In The Number Ones, I’m reviewing every single #1 single in the history of the Billboard Hot 100, starting with the chart’s beginning, in 1958, and working my way up into the present.
It’s hard to find anything nice to say about Pat Boone, as an artist or as a human being. A big hunk of noisily Christian, clean-cut white bread, Boone owes his entire early career to racism and to unscrupulous music-business practices. He made his name by recording hit covers of songs by black artists (Fats Domino’s “Ain’t That A Shame,” Little Richard’s “Tutti Frutti”) that white radio wouldn’t touch. Later on, he campaigned, whenever possible, for conservative fundamentalist candidates, helped spread the “Barack Obama is ineligible to be president” lie, and showed his terrifying giant teeth on The 700 Club. And his only career #1? Well, that sucks, too.
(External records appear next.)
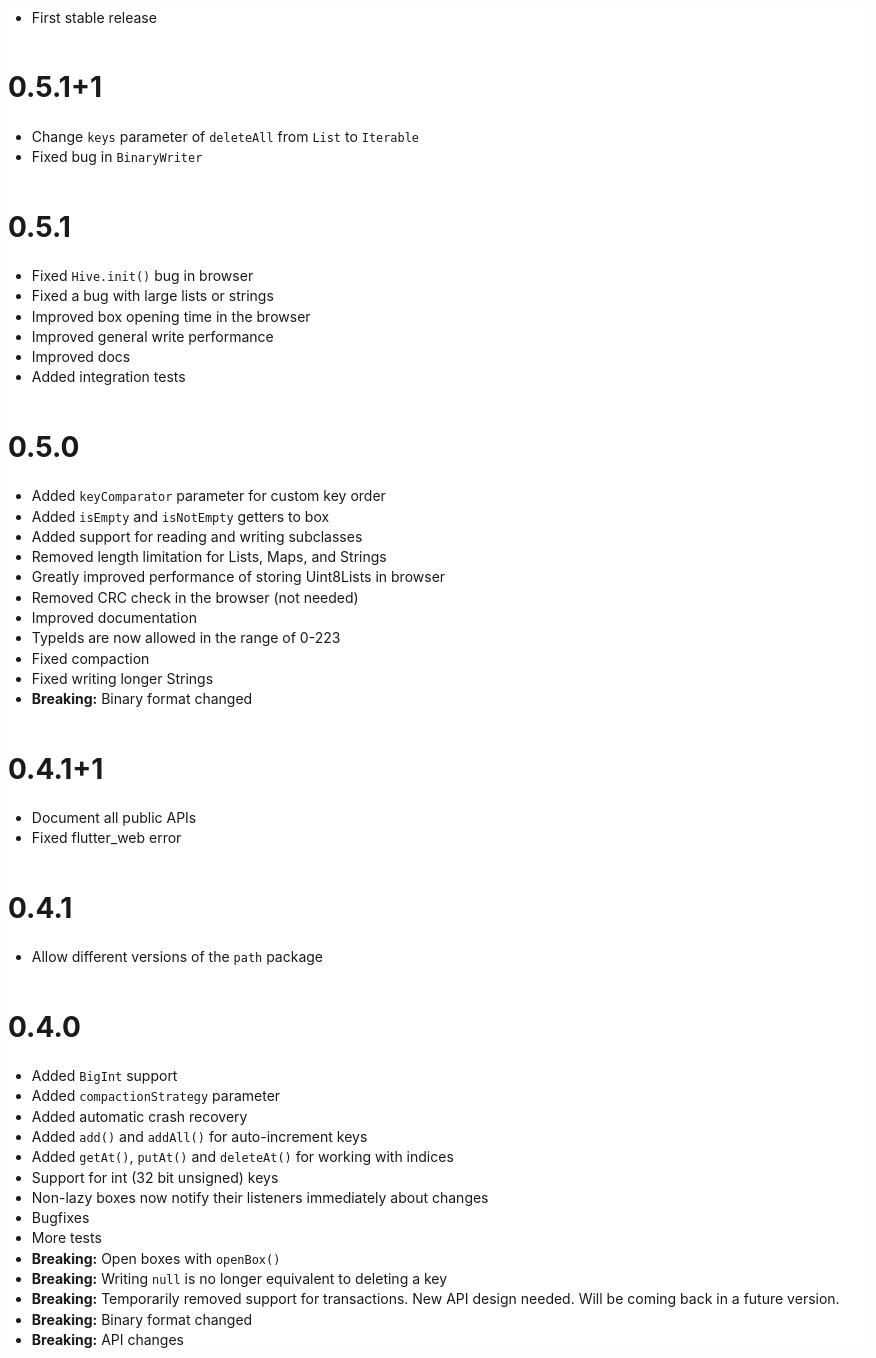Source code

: - First stable release

# 0.5.1+1

- Change `keys` parameter of `deleteAll` from `List` to `Iterable`
- Fixed bug in `BinaryWriter`

# 0.5.1

- Fixed `Hive.init()` bug in browser
- Fixed a bug with large lists or strings
- Improved box opening time in the browser
- Improved general write performance
- Improved docs
- Added integration tests

# 0.5.0

- Added `keyComparator` parameter for custom key order
- Added `isEmpty` and `isNotEmpty` getters to box
- Added support for reading and writing subclasses
- Removed length limitation for Lists, Maps, and Strings
- Greatly improved performance of storing Uint8Lists in browser
- Removed CRC check in the browser (not needed)
- Improved documentation
- TypeIds are now allowed in the range of 0-223
- Fixed compaction
- Fixed writing longer Strings
- **Breaking:** Binary format changed

# 0.4.1+1

- Document all public APIs
- Fixed flutter_web error

# 0.4.1

- Allow different versions of the `path` package

# 0.4.0

- Added `BigInt` support
- Added `compactionStrategy` parameter
- Added automatic crash recovery
- Added `add()` and `addAll()` for auto-increment keys
- Added `getAt()`, `putAt()` and `deleteAt()` for working with indices
- Support for int (32 bit unsigned) keys
- Non-lazy boxes now notify their listeners immediately about changes
- Bugfixes
- More tests
- **Breaking:** Open boxes with `openBox()`
- **Breaking:** Writing `null` is no longer equivalent to deleting a key
- **Breaking:** Temporarily removed support for transactions. New API design needed. Will be coming back in a future version.
- **Breaking:** Binary format changed
- **Breaking:** API changes
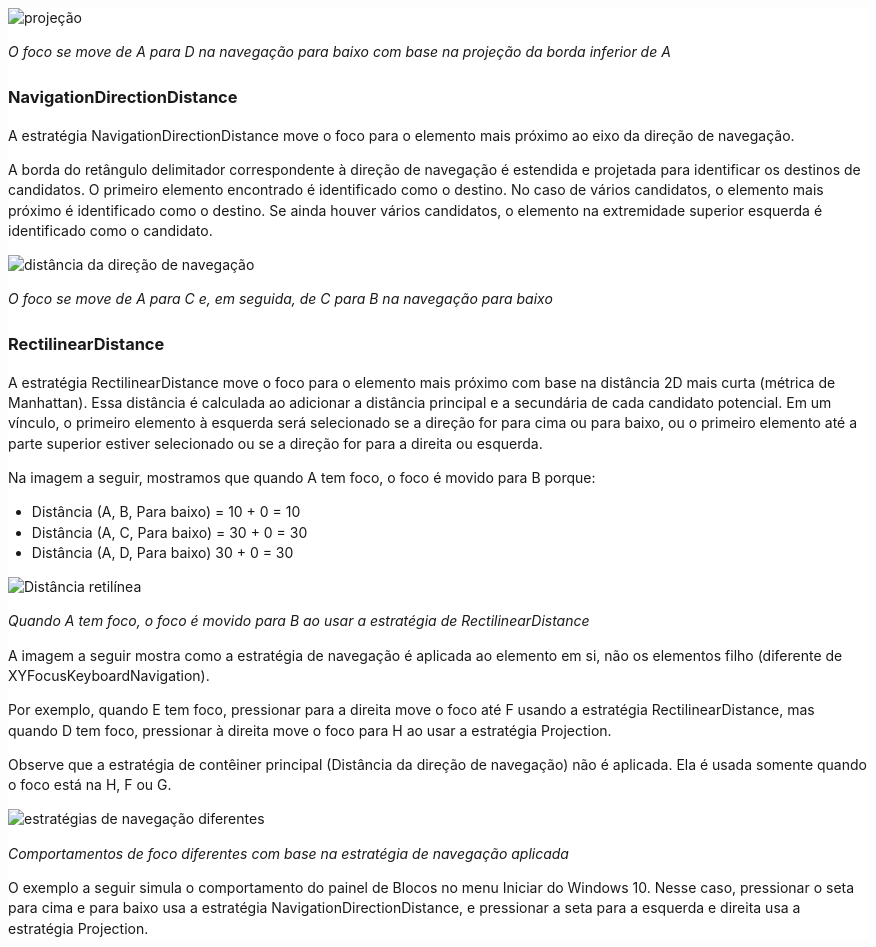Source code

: ![projeção](images/keyboard/projection.png)

*O foco se move de A para D na navegação para baixo com base na projeção da borda inferior de A*

### <a name="navigationdirectiondistance"></a>NavigationDirectionDistance

A estratégia NavigationDirectionDistance move o foco para o elemento mais próximo ao eixo da direção de navegação.

A borda do retângulo delimitador correspondente à direção de navegação é estendida e projetada para identificar os destinos de candidatos. O primeiro elemento encontrado é identificado como o destino. No caso de vários candidatos, o elemento mais próximo é identificado como o destino. Se ainda houver vários candidatos, o elemento na extremidade superior esquerda é identificado como o candidato.

![distância da direção de navegação](images/keyboard/navigation-direction-distance.png)

*O foco se move de A para C e, em seguida, de C para B na navegação para baixo*


### <a name="rectilineardistance"></a>RectilinearDistance

A estratégia RectilinearDistance move o foco para o elemento mais próximo com base na distância 2D mais curta (métrica de Manhattan). Essa distância é calculada ao adicionar a distância principal e a secundária de cada candidato potencial. Em um vínculo, o primeiro elemento à esquerda será selecionado se a direção for para cima ou para baixo, ou o primeiro elemento até a parte superior estiver selecionado ou se a direção for para a direita ou esquerda.

Na imagem a seguir, mostramos que quando A tem foco, o foco é movido para B porque:

-   Distância (A, B, Para baixo) = 10 + 0 = 10
-   Distância (A, C, Para baixo) = 30 + 0 = 30
-   Distância (A, D, Para baixo) 30 + 0 = 30

![Distância retilínea](images/keyboard/rectilinear-distance.png)

*Quando A tem foco, o foco é movido para B ao usar a estratégia de RectilinearDistance*

A imagem a seguir mostra como a estratégia de navegação é aplicada ao elemento em si, não os elementos filho (diferente de XYFocusKeyboardNavigation).

Por exemplo, quando E tem foco, pressionar para a direita move o foco até F usando a estratégia RectilinearDistance, mas quando D tem foco, pressionar à direita move o foco para H ao usar a estratégia Projection.

Observe que a estratégia de contêiner principal (Distância da direção de navegação) não é aplicada. Ela é usada somente quando o foco está na H, F ou G.

![estratégias de navegação diferentes](images/keyboard/different-navigation-strategies.png)

*Comportamentos de foco diferentes com base na estratégia de navegação aplicada*

O exemplo a seguir simula o comportamento do painel de Blocos no menu Iniciar do Windows 10. Nesse caso, pressionar o seta para cima e para baixo usa a estratégia NavigationDirectionDistance, e pressionar a seta para a esquerda e direita usa a estratégia Projection.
“Moody River” came from the country and rockabilly singer Chase Webster. The original‘s a pretty bad song, too, but Webster’s delivery at least dials into the song’s tragic concept. Lyrically, “Moody River” is a teenage tearjerker along the same melodramatic lines as Mark Dinning’s “Teen Angel,” but it’s somehow even more absurd. And Boone didn’t even have the decency to sell its absurdity.
Here’s the plot: A guy goes to meet his girlfriend at the riverbank, where they’d always met. She’s dead. She’s committed suicide. And she’s left a note: She’s cheated on him, and she’s wracked with guilt: “No longer can I live with this hurt and this sin / I just couldn’t tell you that guy was just a friend.” That’s terrible! That’s about the most simplistic, goo-goo-eyed depiction of teenage suicide that anyone could possibly formulate! But Boone didn’t even bother to sing it like it was a sad song. The cheesy, uptight brio in his voice, the thing that helped him get famous by singing neutered versions of great songs, keeps the song from even being effective manipulation. Also, the piano riff is really irritating.